Birtakım filolojik hassasiyetler: Eskiçağ ve günümüze dair kişisel okumalar ::: İstanbul Üniversitesi, Latin Dili ve Edebiyatı bölümü, Dr.
Geçen gün bir arkadaş sormuştu, Sokrates’in Daidalos ile ne tür bir alakası var, “dedesi olarak mı görüyor” diye. Kendisine yazmıştım, buradan da anlatayım.
Sokrates iki yerde Daidalos ile ilişkilendiriliyor. Birincisi Alkibiades 121a’da. Burada Platon -Alkibiades’in iyi niyetli yaklaşımıyla- Sokrates’in soyunu Daidalos’a kadar taşıdığı yönünde bir izlenim bırakır ama bu sadece bir izlenimdir, net bir iddiayla karşılaşmıyoruz. İkincisine göreyse Sokrates Platon’un Euthyphron diyaloğunun bir yerinde (11c) mitolojik figür Daidalos’tan atası olarak söz ediyor. Sokrates öncelikle burada heykeltraş olan ve kendisini de bir heykeltraş olarak yetiştiren babasına atıfta bulunuyor. Malumunuz, Daidalos diğer inşa meziyetleri (örneğin labirent) yanında heykeltraşlığıyla da (keza öğrencilerine dönük kıskançlığıyla da!) bilinen bir figür. Babası ile Daidalos arasında meziyetleri bakımından benzerlik/yakınlık kuruyor, dedesi, babası ya da amcası olarak görme gibi bir durum yok. Kaldı ki metinde odak noktası bu yakınlığın kendisi değil, bu yakınlık üzerinden yaptığı bir benzetme.

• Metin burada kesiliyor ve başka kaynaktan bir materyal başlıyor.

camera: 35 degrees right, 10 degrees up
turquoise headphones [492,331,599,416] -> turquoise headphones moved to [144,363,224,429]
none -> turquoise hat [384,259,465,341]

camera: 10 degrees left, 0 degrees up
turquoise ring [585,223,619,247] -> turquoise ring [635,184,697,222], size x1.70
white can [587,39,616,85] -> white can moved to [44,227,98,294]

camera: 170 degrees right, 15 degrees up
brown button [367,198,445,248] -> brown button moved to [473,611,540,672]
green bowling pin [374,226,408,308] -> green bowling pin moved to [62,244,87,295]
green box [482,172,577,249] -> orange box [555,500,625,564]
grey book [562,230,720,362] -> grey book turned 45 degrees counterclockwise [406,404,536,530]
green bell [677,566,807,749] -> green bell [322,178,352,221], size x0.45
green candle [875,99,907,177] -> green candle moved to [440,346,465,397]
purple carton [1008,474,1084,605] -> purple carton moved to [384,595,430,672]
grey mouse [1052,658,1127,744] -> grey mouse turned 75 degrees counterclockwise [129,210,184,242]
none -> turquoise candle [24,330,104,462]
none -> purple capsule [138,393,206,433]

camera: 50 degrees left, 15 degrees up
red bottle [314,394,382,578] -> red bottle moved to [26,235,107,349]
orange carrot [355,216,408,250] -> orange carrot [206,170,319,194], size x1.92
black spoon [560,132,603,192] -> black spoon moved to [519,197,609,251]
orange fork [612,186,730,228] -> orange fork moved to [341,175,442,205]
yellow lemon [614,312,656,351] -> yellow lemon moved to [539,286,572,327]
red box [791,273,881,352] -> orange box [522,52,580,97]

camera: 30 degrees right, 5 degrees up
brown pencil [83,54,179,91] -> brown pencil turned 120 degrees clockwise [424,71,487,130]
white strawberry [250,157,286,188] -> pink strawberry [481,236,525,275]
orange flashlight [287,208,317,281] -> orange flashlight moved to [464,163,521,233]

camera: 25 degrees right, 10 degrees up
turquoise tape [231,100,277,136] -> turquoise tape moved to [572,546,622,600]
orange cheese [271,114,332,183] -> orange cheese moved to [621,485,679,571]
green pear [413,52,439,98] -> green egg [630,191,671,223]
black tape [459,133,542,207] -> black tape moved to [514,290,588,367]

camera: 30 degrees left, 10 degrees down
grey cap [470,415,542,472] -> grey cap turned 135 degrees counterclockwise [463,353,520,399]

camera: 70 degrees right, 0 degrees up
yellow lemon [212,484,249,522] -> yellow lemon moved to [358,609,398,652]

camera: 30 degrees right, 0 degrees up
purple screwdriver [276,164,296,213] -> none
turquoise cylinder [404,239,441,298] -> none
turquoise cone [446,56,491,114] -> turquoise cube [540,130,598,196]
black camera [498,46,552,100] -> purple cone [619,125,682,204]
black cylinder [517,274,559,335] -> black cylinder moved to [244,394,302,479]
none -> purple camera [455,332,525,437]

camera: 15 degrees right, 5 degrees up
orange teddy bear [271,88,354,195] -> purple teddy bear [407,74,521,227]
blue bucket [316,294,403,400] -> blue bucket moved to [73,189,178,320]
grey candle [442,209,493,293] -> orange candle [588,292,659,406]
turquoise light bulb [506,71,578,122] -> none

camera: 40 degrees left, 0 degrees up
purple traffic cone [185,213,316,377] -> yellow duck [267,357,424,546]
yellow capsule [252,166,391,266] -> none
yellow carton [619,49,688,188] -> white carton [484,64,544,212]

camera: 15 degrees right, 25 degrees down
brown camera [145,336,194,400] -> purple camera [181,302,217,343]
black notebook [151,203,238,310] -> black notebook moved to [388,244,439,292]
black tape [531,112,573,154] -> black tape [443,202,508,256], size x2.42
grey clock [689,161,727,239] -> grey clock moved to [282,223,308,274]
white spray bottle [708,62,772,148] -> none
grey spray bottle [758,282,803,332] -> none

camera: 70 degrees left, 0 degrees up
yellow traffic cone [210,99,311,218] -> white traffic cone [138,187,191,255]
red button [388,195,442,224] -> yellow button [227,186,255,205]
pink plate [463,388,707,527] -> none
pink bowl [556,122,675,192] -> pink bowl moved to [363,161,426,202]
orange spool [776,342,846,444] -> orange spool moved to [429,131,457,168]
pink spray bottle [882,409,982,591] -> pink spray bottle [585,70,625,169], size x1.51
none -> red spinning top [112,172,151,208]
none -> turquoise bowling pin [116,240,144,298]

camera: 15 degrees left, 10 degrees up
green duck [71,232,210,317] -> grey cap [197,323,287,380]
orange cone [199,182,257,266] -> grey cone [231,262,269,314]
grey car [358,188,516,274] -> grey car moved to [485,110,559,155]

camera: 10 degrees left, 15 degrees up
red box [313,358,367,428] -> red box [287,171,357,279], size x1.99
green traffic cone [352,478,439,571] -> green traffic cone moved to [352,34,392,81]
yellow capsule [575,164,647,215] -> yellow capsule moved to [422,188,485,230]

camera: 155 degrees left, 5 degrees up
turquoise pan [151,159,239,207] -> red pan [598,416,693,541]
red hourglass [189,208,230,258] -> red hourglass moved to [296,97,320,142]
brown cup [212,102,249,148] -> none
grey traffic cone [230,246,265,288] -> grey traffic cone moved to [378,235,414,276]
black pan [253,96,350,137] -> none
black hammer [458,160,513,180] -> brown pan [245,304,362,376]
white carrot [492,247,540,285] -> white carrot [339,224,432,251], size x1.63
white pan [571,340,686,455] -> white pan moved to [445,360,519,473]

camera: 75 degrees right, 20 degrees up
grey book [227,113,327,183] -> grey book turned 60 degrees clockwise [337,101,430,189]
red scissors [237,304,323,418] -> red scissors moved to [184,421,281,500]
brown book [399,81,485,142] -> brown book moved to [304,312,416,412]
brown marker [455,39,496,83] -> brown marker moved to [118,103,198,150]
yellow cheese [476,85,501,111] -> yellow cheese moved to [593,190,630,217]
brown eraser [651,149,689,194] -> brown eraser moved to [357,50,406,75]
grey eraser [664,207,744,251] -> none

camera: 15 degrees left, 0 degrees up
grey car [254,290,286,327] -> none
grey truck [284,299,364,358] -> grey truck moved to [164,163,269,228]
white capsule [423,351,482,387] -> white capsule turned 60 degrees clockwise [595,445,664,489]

Şöyle ki, Sokrates ile Euthyphron arasında kutsalın doğası üzerine diyalog sürerken Sokrates Euthyphron’un sözlerinin “atası olan” Daidalos’un çalışmalarına benzediğini söylüyor ve devamında kendisinin (Sokrates’in) sözlerinin hareketli olmadığını ve olduğu yerde kaldığını ekleyerek mütevazilik yapıyor. Bununla mitolojide Daidalos’a atfedilen heykellerin canlılığına atıfta bulunuyor, zira anlatılana göre Daidalos öyle heykeller yaparmış ki, görenler o heykelleri gözlerini hareket ettirebilen ve yürüyebilen canlı varlılar sanırmış. Böylece Euthyphron’un sözlerini, Daidalos’un canlı görünen heykellerine benzeterek övmüş oluyor.
Platon’un diğer metinlerinde ise Daidalos’tan bahsedilse de Sokrates’in atası olarak görülmez, dolayısıyla salt yukarıdaki atıflardan hareketle Platon’un zihninde Sokrates ile Daidalos arasında kökensel bağ var ise bu bağa ilişkin Platoncu tespit ve izlenimler oldukça zayıftır. Son olarak Yunan dünyasında yaşayan ya da yaşamış birinin mitolojik bir figür ile kökensel bir bağla ilişkilendirilmesinin şaşırtıcı olmadığını da söylemeliyiz. Bugünün insanlarına oldukça tuhaf görünebilen bu durum (kendilerini ya da evvelce yaşamış olan başkalarını varsaydıkları ilahî kaynakla ilişkilendirenler dışında), o dönemde yaşamış bazı Yunanlara da tuhaf görünebiliyor idiyse de, bunu sürekli kendisinden üreterek kapsama alanını genişleten, figürlerine ilişkin algıları revize edebilen canlı bir din anlayışı bağlamında tuhaf bulmayanların da olduğunu biliyoruz. Yaşadıkları kentin mitolojideki kurucu babalarıyla, kahramanlarıyla kendilerini ilişkilendirmeleri kentle kurdukları ilişkiye dair de bize önemli bir ipucu verebilir.